John Kani is a South African actor and playwright, and he gets to play the pivotal role of Samuel, the only man in the camp that everyone trusts. He plays the role with conviction and gravity, so the audience can believe him as a foreman, and as a man who’s good at mediating disputes. There’s a great warmth to the performance, a character we get to like very much. Patterson certainly gets along with him right from the beginning, and we learn he’s been friends with Remington for years. We also learn more about the man himself- he has several wives (he doesn’t like any of them, mind you), and he admits that he’s afraid of lions. Fear or not, he still acts without hesitation in the face of danger.
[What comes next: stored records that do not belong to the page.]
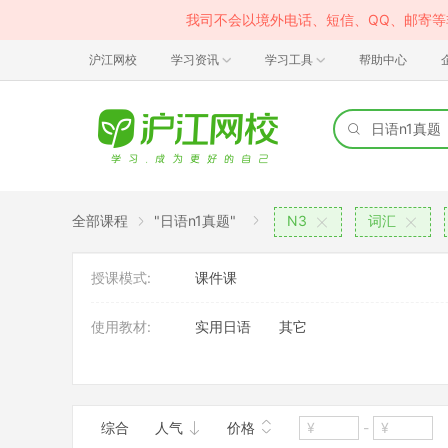
我司不会以境外电话、短信、QQ、邮寄
沪江网校
学习资讯
学习工具
帮助中心
全部课程
"日语n1真题"
N3
词汇
授课模式:
课件课
使用教材:
实用日语
其它
班型:
大班
综合
人气
价格
-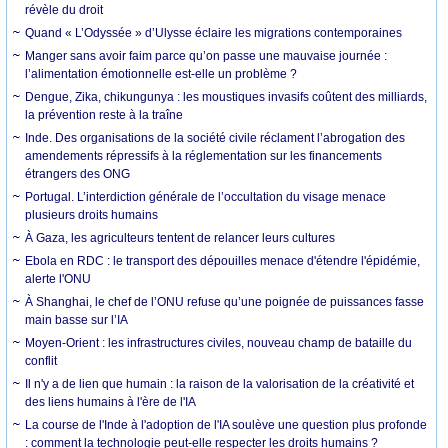
révèle du droit
Quand « L’Odyssée » d’Ulysse éclaire les migrations contemporaines
Manger sans avoir faim parce qu’on passe une mauvaise journée :
l’alimentation émotionnelle est-elle un problème ?
Dengue, Zika, chikungunya : les moustiques invasifs coûtent des milliards,
la prévention reste à la traîne
Inde. Des organisations de la société civile réclament l’abrogation des
amendements répressifs à la réglementation sur les financements
étrangers des ONG
Portugal. L’interdiction générale de l’occultation du visage menace
plusieurs droits humains
À Gaza, les agriculteurs tentent de relancer leurs cultures
Ebola en RDC : le transport des dépouilles menace d'étendre l'épidémie,
alerte l'ONU
À Shanghai, le chef de l’ONU refuse qu’une poignée de puissances fasse
main basse sur l’IA
Moyen-Orient : les infrastructures civiles, nouveau champ de bataille du
conflit
Il n'y a de lien que humain : la raison de la valorisation de la créativité et
des liens humains à l'ère de l'IA
La course de l'Inde à l'adoption de l'IA soulève une question plus profonde
: comment la technologie peut-elle respecter les droits humains ?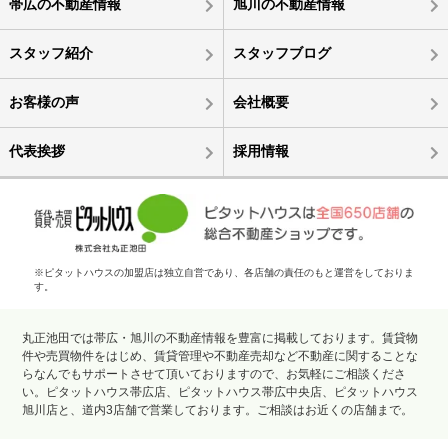
帯広の不動産情報
旭川の不動産情報
スタッフ紹介
スタッフブログ
お客様の声
会社概要
代表挨拶
採用情報
※ピタットハウスの加盟店は独立自営であり、各店舗の責任のもと運営をしておりま
す。
丸正池田では帯広・旭川の不動産情報を豊富に掲載しております。賃貸物
件や売買物件をはじめ、賃貸管理や不動産売却など不動産に関することな
らなんでもサポートさせて頂いておりますので、お気軽にご相談くださ
い。ピタットハウス帯広店、ピタットハウス帯広中央店、ピタットハウス
旭川店と、道内3店舗で営業しております。ご相談はお近くの店舗まで。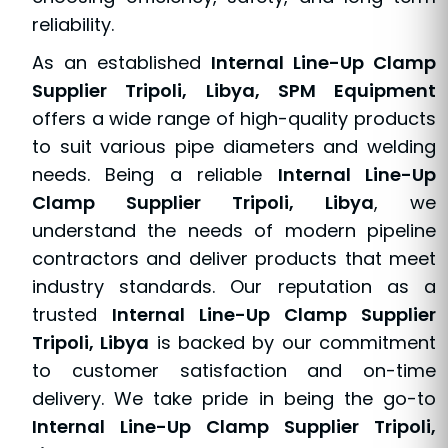
reliability.
As an established
Internal Line-Up Clamp
Supplier Tripoli, Libya, SPM Equipment
offers a wide range of high-quality products
to suit various pipe diameters and welding
needs. Being a reliable
Internal Line-Up
Clamp Supplier Tripoli, Libya
, we
understand the needs of modern pipeline
contractors and deliver products that meet
industry standards. Our reputation as a
trusted
Internal Line-Up Clamp Supplier
Tripoli, Libya
is backed by our commitment
to customer satisfaction and on-time
delivery. We take pride in being the go-to
Internal Line-Up Clamp Supplier Tripoli,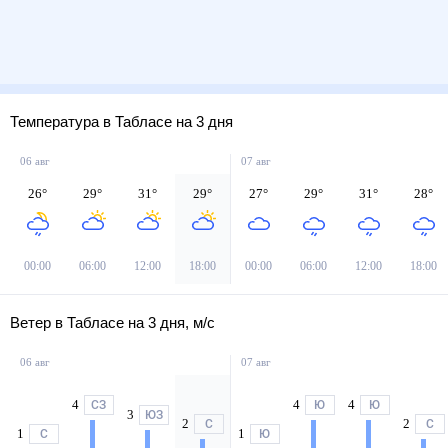
Температура в Табласе на 3 дня
06 авг
07 авг
26
°
29
°
31
°
29
°
27
°
29
°
31
°
28
°
00:00
06:00
12:00
18:00
00:00
06:00
12:00
18:00
Ветер в Табласе на 3 дня, м/с
06 авг
07 авг
4
4
4
СЗ
Ю
Ю
3
ЮЗ
2
2
С
С
1
1
С
Ю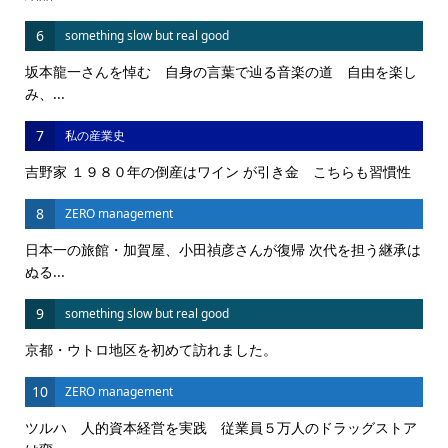
6
something slow but real good
坂本龍一さんを悼む 自身の言葉で辿る音楽の道 自由を楽し
み、...
7
私の産業史
吉野家 １９８０年の倒産はワイン が引き金 こちらも習慣性
8
ZERO management
日本一の旅館・加賀屋、小田禎彦さんが復帰 次代を担う継承は
ぬる...
9
something slow but real good
京都・ウトロ地区を初めて訪れました。
10
ZERO management
ツルハ 人的資本経営を実践 従業員５万人のドラッグストア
Michael Douglas was one of the producers on the film, and took the fictional role of Remington for himself. He comes into the story in a big, sudden way in the midst of a lot of tension in a crowd, and certainly makes an impression. Remington, we learn, is a man who does not like hunting, a strange thing in a man who makes that his profession, and only does it because he happens to be good at it. He hunts all over the world, but never returns to America; it turns out he lost everything in the Civil War when his family died. He mourns that loss years later, but doesn’t go too much into it, so we’re left to wonder at the tragedy. He makes for a good mentor for Patterson, and the two get along well with each other. Douglas conveys all of these aspects of the character with gravity and depth. He also moves like a hunter, with precision, speed when needed, care and slowness when needed as well.
Kilmer is a good protagonist for the film, taking on the role of Patterson and playing it in what feels just the right way. He might be a military officer, but as an Irishman, he’s always going to be an outsider among English officers, and that attribute does come across. He’s hired, not accepted, by the English financier, and he knows it. Kilmer gives him the competent, efficient sensibility that you’d expect out of an engineer, mixing that with qualities of a devoted husband and a man happy to get out to a place he’s dreamed of for years. Patterson is a man who genuinely gets along with the people who work for him, a stark contrast to his employers, and he shows concern for the well being of those around him. He forms friendships with the locals, particularly Samuel, in a way that another British officer would never think of, so it’s a measure of his personal integrity and decent nature.
The Ghost And The Darkness is one of my personal favourite action thrillers, an adventure set in an Africa undergoing great change. It takes full advantage of the beautiful surroundings before driving the audience into a tense, uneasy state at the sign of long savanna grasses… and what beasts might lurk within.